Does this perhaps mean the council can't afford the funerals?!

posted on Oct, 12 2008 @ 08:54 AM
Deceased people are supposed to be buried within 10 days of them being pronounced dead to prevent phenomenal complications.

posted on Oct, 12 2008 @ 09:16 AM
i see the hands of a reporter skewing the facts all over this...

a deceased relative/family member, would always have a death insurance policy connected to them for the family/relatives to seek the services of burial agency.... that is always going to cost more than a 'john doe' internment by a government provided agent.

a funeral-burial is always an 'elective', it is not mandantory....
the government coroner office should be able to guide you to the proper direction.

when a death certificate is issued, law requires the body be processed & stored for the communities health reasons...
i think embalming is not required??? when creamating the corpse

could someone help put to rest this passion issue that the reporter is glamorizing for their own reputation.

posted on Oct, 12 2008 @ 09:38 AM

Originally posted by Relentless
This is just too sad for words.

It does put a new perspective on the whole financial mess.
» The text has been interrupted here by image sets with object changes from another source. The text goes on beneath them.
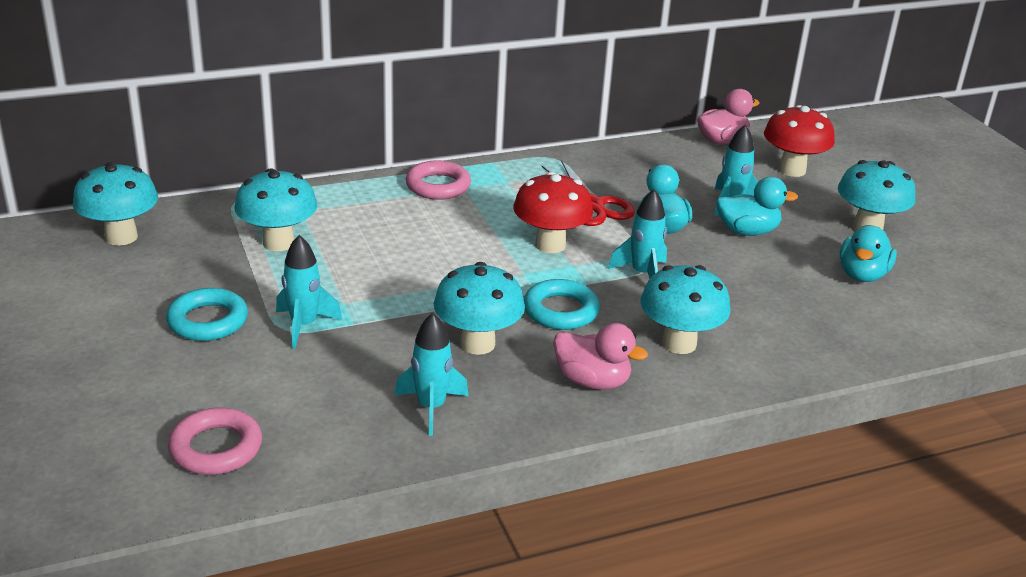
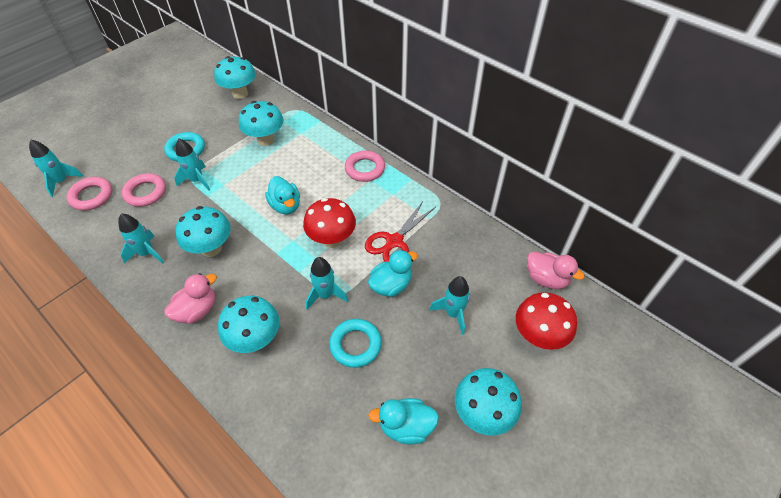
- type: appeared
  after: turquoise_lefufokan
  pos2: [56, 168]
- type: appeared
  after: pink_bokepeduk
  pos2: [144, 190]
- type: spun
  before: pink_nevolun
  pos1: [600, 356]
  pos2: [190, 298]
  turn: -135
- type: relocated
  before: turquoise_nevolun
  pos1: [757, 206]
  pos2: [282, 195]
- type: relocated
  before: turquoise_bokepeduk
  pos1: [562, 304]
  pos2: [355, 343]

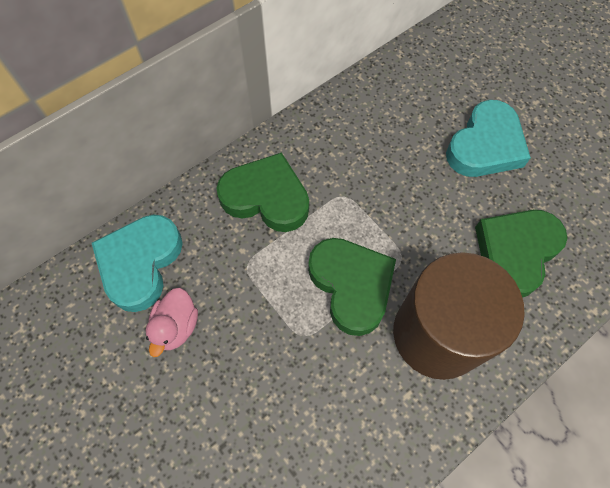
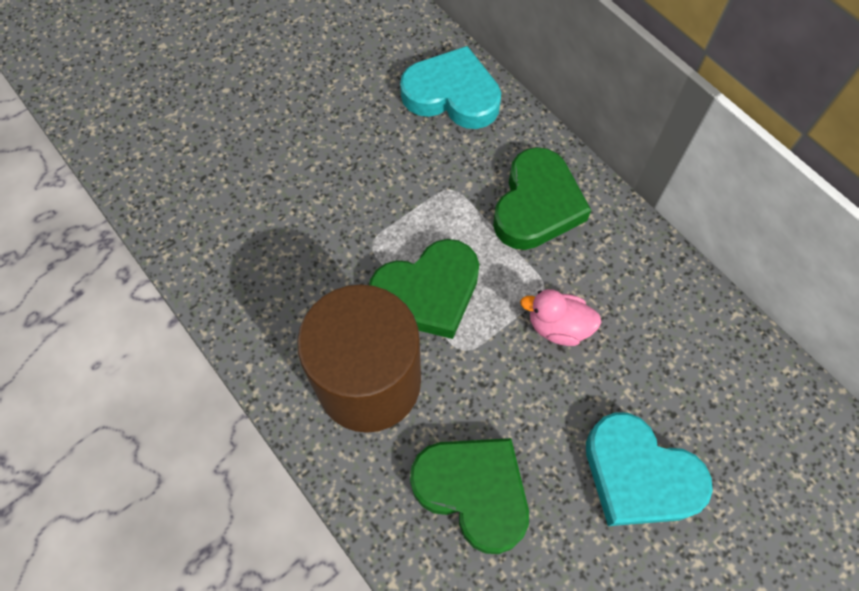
- type: relocated
  before: pink_nevolun
  pos1: [172, 322]
  pos2: [560, 317]

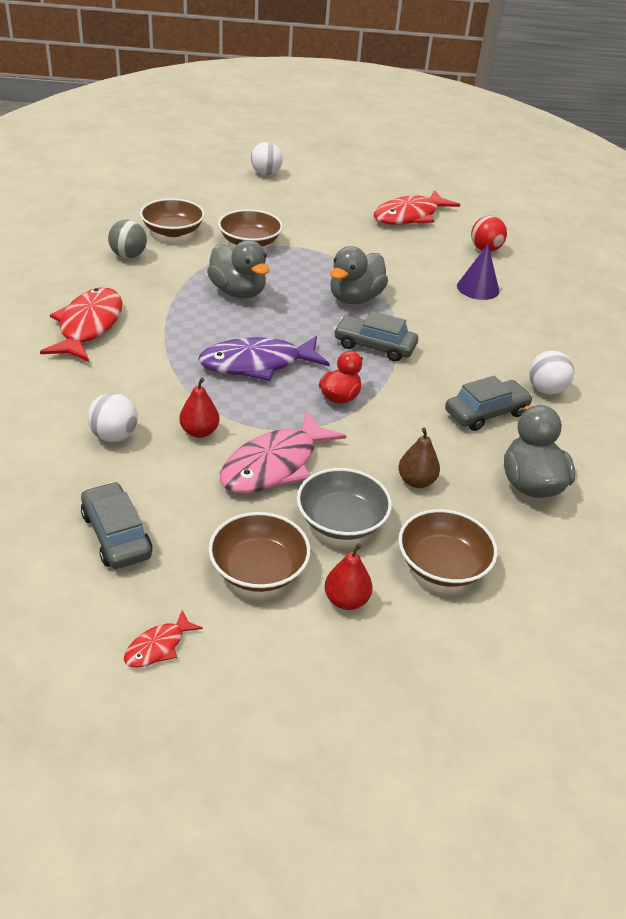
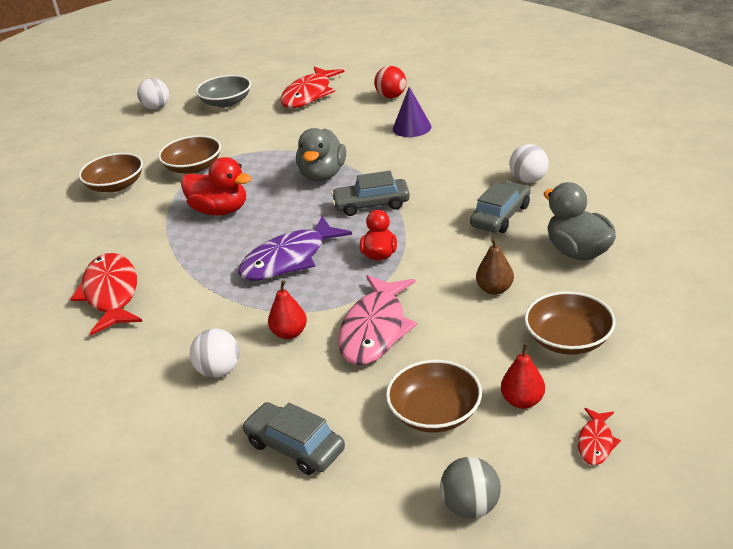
- type: colour
  before: grey_nevolun
  after: red_nevolun
  pos1: [238, 269]
  pos2: [216, 186]
- type: relocated
  before: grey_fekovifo
  pos1: [344, 504]
  pos2: [223, 91]
- type: relocated
  before: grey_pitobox
  pos1: [127, 239]
  pos2: [470, 488]
- type: relocated
  before: red_zulotaku
  pos1: [163, 639]
  pos2: [599, 436]

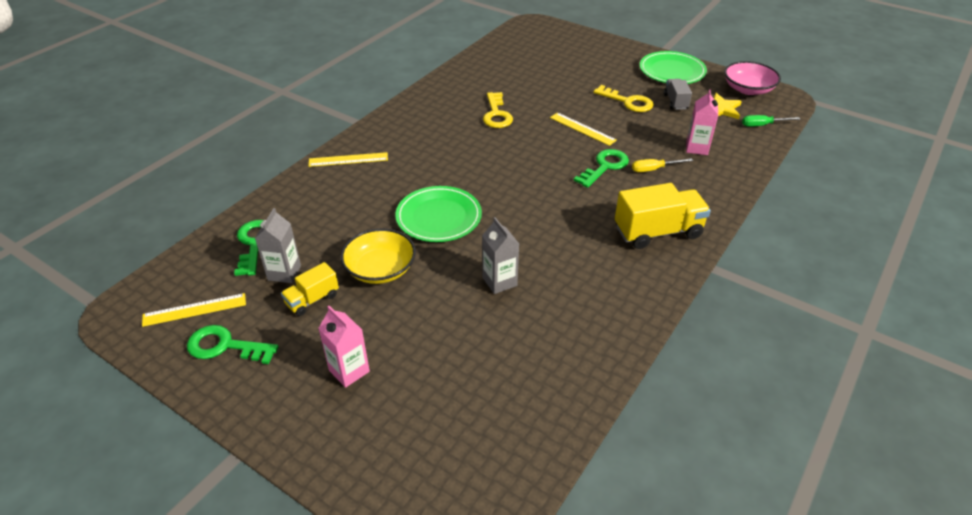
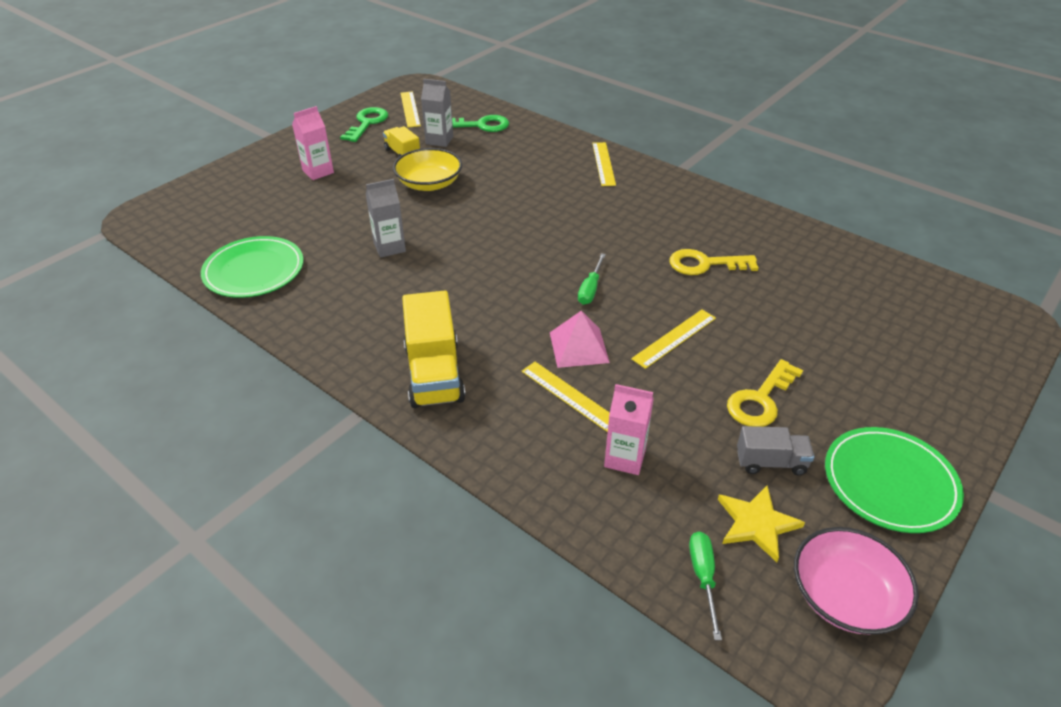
- type: relocated
  before: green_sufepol
  pos1: [438, 214]
  pos2: [252, 267]
- type: exchanged
  before: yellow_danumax
  after: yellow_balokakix
  pos1: [662, 165]
  pos2: [566, 397]
- type: exchanged
  before: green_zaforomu
  after: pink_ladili
  pos1: [601, 168]
  pos2: [580, 339]
- type: appeared
  after: green_danumax
  pos2: [592, 279]

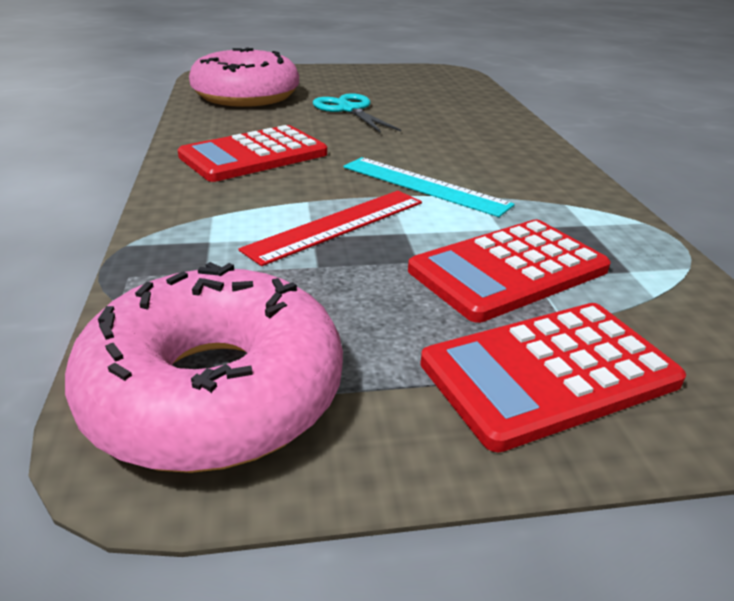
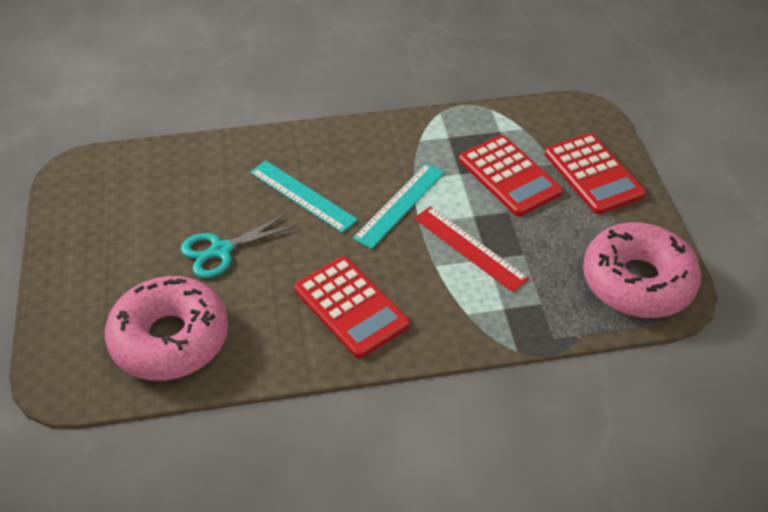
- type: appeared
  after: turquoise_balokakix
  pos2: [304, 196]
You can't even die to get out of it?

What's even sadder than that is the fact that most of these people are probably worth more dead than alive.

Now THAT should tell you something is wrong.

posted on Oct, 12 2008 @ 11:37 AM
reply to post by LookingAround

OMG, that is so weird.. I never would have imagined funerals being caught up in this mess..

I guess if you have to wait, there cannot be an open casket .. so gross..

I don't know about large scale riots over it though .. a few more proscriptions of prozac maybe..

posted on Oct, 12 2008 @ 07:10 PM

The government should get involved in the funeral business. This situation needlessly drains the social security fund and contributes to the overall financial malaise.

This sorrowful situation doesn't exist in Russia, because of the promise Nikita Khruschev made back in 1960s in his UN speech: "We will bury you."